## TASK BRIEF
Copy every line from the data below in which the string "Midnight" can be found.

## DATA SECTION
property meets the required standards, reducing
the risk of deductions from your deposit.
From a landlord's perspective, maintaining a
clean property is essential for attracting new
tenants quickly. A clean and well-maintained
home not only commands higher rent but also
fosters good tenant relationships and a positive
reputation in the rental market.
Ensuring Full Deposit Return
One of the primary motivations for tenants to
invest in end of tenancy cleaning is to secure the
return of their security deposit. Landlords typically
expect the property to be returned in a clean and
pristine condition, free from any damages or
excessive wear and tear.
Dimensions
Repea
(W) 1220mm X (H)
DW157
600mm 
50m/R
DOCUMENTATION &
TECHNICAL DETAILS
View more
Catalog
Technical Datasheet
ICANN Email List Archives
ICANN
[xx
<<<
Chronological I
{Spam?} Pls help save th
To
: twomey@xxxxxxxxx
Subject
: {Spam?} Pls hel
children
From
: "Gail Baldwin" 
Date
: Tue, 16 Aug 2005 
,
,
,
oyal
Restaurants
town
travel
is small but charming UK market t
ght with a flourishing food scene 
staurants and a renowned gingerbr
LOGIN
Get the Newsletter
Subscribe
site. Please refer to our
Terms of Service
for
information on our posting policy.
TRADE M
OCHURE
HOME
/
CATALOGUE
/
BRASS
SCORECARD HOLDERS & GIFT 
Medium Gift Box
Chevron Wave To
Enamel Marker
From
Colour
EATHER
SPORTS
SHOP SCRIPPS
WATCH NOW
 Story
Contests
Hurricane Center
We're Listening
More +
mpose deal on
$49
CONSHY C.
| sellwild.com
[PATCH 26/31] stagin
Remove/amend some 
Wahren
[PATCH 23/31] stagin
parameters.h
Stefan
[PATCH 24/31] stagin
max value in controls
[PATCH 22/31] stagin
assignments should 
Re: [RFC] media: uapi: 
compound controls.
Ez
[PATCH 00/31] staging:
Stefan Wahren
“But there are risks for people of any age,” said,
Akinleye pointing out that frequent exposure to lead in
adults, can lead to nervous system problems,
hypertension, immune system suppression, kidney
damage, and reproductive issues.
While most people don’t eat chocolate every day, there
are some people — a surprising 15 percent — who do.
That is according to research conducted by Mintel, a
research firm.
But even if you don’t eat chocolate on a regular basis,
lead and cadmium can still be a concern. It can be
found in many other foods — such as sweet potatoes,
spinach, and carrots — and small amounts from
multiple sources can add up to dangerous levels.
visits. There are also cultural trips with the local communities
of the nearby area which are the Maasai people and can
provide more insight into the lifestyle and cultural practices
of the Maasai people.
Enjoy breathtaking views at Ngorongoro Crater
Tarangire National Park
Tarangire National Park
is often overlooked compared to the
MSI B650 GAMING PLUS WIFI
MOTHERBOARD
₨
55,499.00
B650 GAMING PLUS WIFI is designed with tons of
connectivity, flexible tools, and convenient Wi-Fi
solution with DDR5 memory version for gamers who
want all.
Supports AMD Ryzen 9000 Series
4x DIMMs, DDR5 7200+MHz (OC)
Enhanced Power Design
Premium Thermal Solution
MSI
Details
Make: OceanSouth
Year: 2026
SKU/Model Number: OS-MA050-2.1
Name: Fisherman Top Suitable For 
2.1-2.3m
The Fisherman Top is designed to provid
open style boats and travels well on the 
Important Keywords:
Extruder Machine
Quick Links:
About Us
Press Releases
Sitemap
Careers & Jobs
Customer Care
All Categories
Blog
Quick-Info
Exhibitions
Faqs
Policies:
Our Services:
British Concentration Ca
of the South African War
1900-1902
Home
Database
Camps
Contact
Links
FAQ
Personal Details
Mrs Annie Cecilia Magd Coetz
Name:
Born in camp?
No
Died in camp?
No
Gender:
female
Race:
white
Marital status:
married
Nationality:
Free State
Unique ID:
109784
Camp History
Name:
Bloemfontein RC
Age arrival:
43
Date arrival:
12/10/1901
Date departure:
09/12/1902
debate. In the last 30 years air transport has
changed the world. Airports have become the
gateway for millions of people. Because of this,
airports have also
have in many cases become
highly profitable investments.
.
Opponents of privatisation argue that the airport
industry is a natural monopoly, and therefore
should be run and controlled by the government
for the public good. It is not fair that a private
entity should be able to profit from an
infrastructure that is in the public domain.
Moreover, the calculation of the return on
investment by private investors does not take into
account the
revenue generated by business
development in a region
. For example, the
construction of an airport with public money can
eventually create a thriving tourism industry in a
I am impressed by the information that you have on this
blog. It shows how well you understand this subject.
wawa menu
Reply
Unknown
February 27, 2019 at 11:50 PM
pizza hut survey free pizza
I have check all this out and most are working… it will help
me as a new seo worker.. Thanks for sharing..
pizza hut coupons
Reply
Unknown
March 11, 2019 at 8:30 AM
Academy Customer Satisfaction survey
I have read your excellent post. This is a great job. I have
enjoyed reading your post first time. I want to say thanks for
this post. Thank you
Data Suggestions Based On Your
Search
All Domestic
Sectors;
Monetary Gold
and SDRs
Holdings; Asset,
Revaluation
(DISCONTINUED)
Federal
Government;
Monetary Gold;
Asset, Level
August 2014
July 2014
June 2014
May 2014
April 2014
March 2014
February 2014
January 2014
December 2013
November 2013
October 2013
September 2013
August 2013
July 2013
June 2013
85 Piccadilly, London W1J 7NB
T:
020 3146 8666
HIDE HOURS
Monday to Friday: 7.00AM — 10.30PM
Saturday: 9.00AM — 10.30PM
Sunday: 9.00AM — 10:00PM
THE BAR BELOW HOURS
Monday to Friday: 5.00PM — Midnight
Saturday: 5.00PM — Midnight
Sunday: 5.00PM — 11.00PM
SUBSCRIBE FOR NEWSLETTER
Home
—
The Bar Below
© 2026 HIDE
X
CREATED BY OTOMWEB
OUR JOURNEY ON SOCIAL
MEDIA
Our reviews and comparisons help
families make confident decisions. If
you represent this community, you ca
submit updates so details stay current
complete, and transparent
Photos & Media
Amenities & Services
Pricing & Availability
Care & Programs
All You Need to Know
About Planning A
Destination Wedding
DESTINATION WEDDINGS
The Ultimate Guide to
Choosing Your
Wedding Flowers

## SOLUTION FOR THIS EXERCISE
Monday to Friday: 5.00PM — Midnight
Saturday: 5.00PM — Midnight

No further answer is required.